In bipolar disorder addictions are almost always (in my experience) a form of self-medication, often trying to bring yourself up. When someone is depressed, they want a lift. When they're manic, they want even MORE of a lift because they're manic. When they're mixed, they just want it all to stop, how doesn't matter. Alcohol is a depressant that works on a bell curve - you feel "better" until you hit a point, and then you just start feeling worse and worse. You can literally imagine a little roller coaster car on a bell curve, going up and up with each drink, then crashing once you hit a certain point. The beginning of the curve, down at ground level, is "sober and depressed." The other end of the curve would be "even more depressed, if conscious, but most likely just black-out drunk."

I have ADHD and bipolar disorder, and I dated a man for a while with bipolar disorder. We were both untreated at the time, and it was intense. If you can imagine soaking a firework stand in gasoline and then launching a flamethrower at it, that is a fairly accurate metaphor for our relationship. If we were both up, the world was the sun. If we were both down, light could not exist. If one was up and the other was down, we weren't even on the same planet. He was more likely to be up, and I was more likely to be down. In hindsight I recognize that the only reason I was even in that relationship was because he understood my moods, because we were both so troubled. It was not a healthy relationship at all.
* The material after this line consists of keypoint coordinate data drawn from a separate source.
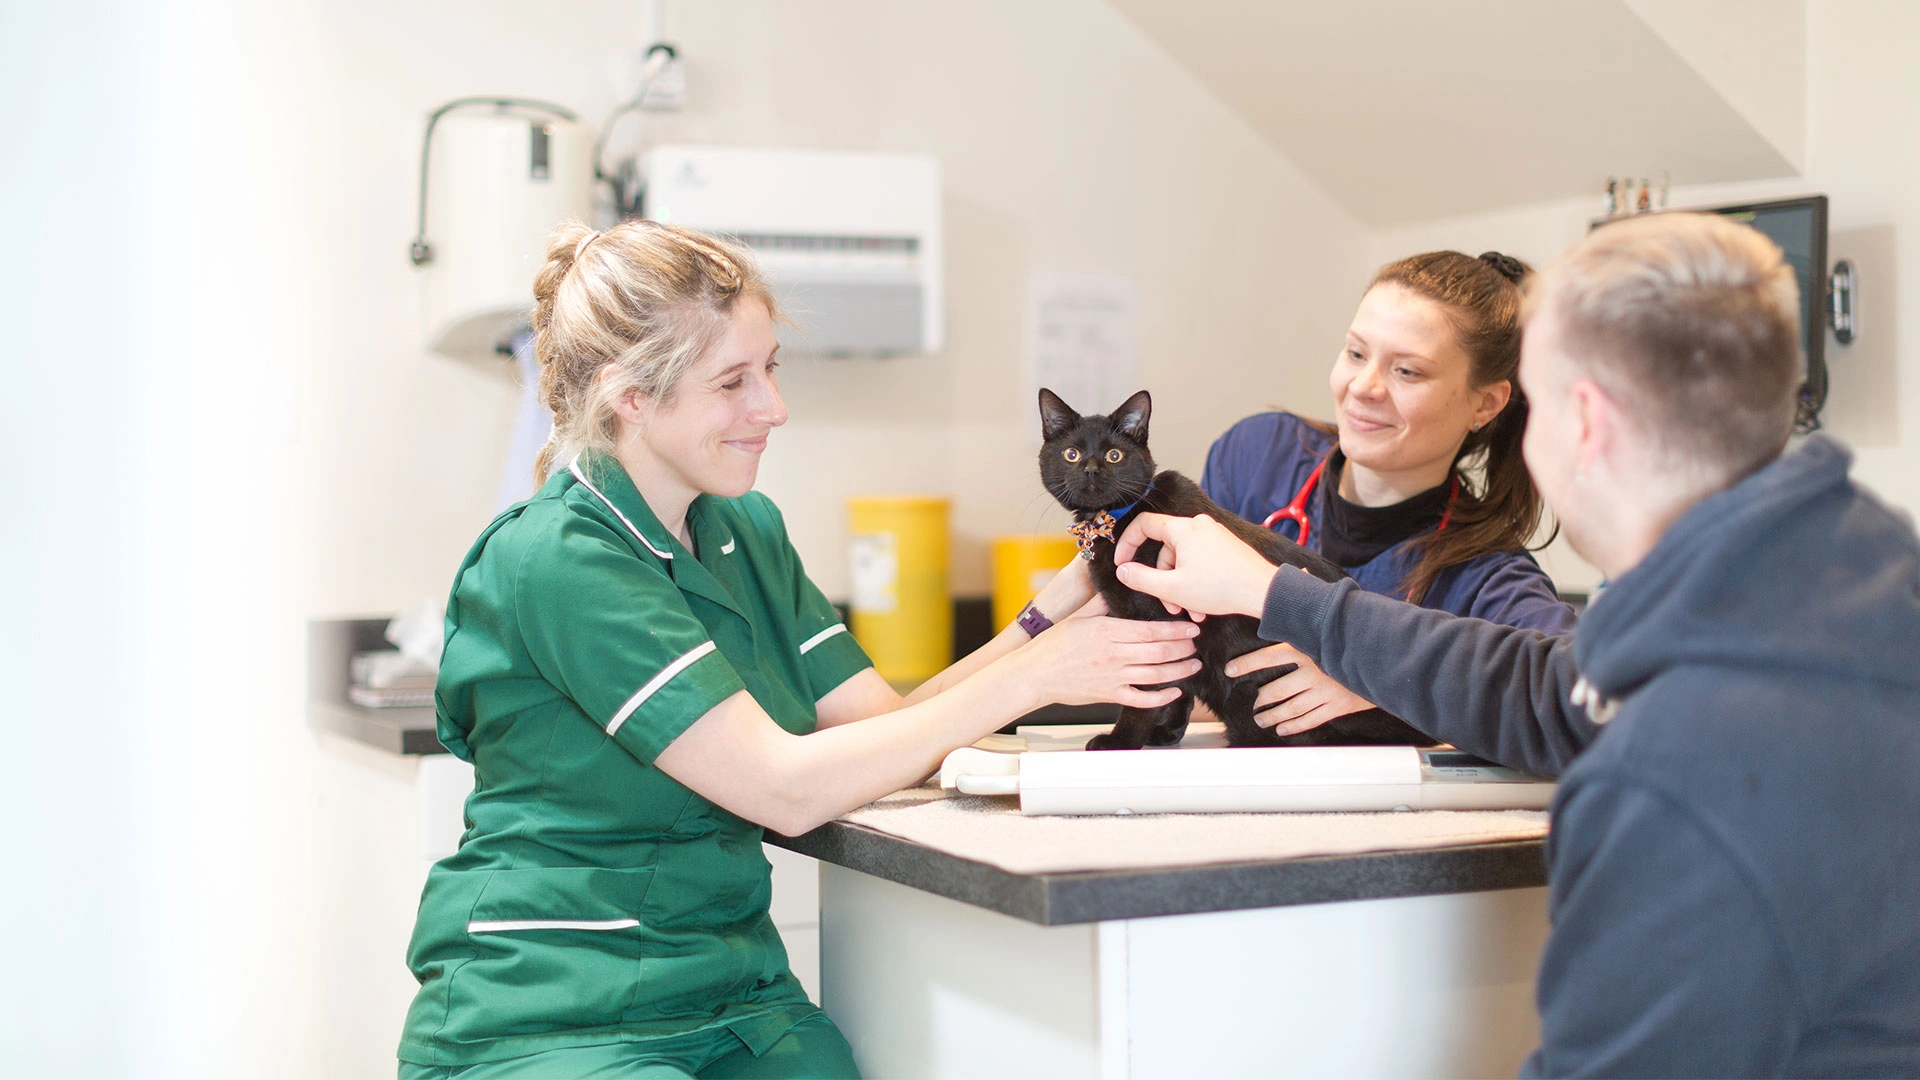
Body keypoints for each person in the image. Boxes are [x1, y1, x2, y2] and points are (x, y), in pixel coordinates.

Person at [1110, 212, 1920, 1076]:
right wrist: (1284, 597)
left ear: (1585, 423)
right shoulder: (1860, 578)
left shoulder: (1672, 774)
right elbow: (1549, 688)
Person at [396, 220, 1201, 1079]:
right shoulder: (558, 556)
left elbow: (890, 733)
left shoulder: (743, 528)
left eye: (770, 368)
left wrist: (1041, 624)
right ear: (630, 393)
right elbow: (782, 785)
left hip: (732, 993)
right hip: (554, 1006)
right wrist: (1042, 675)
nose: (772, 407)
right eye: (733, 381)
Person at [1201, 251, 1576, 739]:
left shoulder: (1489, 578)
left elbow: (1580, 701)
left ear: (1484, 403)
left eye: (1407, 372)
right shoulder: (1256, 458)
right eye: (1356, 353)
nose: (1363, 387)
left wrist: (1393, 684)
Of the two of us, I came to terms with my illness first. I sought treatment and began recovering and getting my life back. He did not. I was like you in that I really, really wanted to help him. I wanted to do anything I could to help him, because I was getting better and I could see that with the right help, there is hope, and life can be so much better. I wanted more than anything for him to see that too.

I tried to connect him with mental health services. I tried to get him to stop using drugs and drinking. I tried to help him get a job (and stay employed). I was his therapist, his social worker, his job counselor, I tried to be everything for him to get him on the right track, because I loved him so much.
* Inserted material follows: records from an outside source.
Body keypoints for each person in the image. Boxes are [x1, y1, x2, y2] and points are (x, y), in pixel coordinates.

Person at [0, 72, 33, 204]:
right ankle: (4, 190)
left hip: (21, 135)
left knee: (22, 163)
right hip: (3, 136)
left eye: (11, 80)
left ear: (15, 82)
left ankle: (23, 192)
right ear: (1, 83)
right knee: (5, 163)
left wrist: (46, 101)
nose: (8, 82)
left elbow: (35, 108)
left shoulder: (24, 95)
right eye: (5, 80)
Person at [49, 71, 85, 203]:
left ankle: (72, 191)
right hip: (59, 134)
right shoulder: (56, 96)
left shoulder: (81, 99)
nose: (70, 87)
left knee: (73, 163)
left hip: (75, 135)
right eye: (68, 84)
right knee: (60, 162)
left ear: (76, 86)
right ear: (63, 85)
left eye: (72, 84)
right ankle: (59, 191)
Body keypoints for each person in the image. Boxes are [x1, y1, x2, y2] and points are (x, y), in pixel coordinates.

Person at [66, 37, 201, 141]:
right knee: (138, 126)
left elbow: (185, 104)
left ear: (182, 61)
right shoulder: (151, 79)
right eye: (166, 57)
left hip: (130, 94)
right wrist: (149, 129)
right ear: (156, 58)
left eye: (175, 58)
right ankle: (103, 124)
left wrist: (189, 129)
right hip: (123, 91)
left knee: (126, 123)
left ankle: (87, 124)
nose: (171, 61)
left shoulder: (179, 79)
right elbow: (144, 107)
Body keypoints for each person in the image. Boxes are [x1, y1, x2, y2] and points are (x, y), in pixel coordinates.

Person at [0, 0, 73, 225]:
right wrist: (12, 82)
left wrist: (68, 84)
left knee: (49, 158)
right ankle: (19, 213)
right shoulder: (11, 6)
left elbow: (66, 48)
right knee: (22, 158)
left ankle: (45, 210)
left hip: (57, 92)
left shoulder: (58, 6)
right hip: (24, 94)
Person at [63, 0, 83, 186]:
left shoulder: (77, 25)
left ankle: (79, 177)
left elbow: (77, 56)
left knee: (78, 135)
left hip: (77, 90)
Hear me clearly when I tell you this: You cannot help him if he does not take the initiative to help himself.

You can't. Period. Ever. You will reunite North and South Korea before you can make him accept help if he does not take the initiative and want it for himself. You may be able to convince him to try rehab, but until he is doing it for himself (not you), it won't work. He might be sober a few weeks or months, and he might take his medication for a little while, but if he isn't doing it for himself then he won't stick with it. He'll stop the meds, he'll start drinking again, and he will fall right back into the same pattern.
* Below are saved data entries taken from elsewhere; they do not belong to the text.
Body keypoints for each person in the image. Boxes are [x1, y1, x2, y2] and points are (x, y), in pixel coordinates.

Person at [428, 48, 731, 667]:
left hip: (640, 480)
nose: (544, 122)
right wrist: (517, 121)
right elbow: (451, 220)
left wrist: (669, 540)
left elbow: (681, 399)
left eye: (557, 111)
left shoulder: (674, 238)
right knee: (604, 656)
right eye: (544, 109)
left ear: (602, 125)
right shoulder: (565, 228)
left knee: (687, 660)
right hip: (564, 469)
I watched my bipolar uncle bounce in and out of rehab for over 20 years before he finally got help for himself. Not for his wife, not even for his kids, but for himself. He had to get to a point where he valued his life enough to take control and try to fix it. If you're living for someone else, you're not living. You're just phoning it in, and that will not keep anyone on the track to sobriety and recovery.

I understand how much you want to help this guy, because I've been on both sides of it. But I'm telling you now, and please listen, you cannot make him receive help that he does not want, and even if you manage to wrangle him into it, it won't stick unless he decides that he is doing it for himself.

The best thing you can do right now is step back and evaluate. You need to realize why you're doing this, and what you want out of your life. This relationship doesn't sound healthy for you, because nothing about him is healthy right now. Sometimes doing the best thing for yourself doesn't mean staying with the person you love. Sometimes it means ending that relationship - maybe not permanently, maybe just until they are in a better place, but maybe permanently - and addressing your own needs and concerns. You have to love and care for yourself first.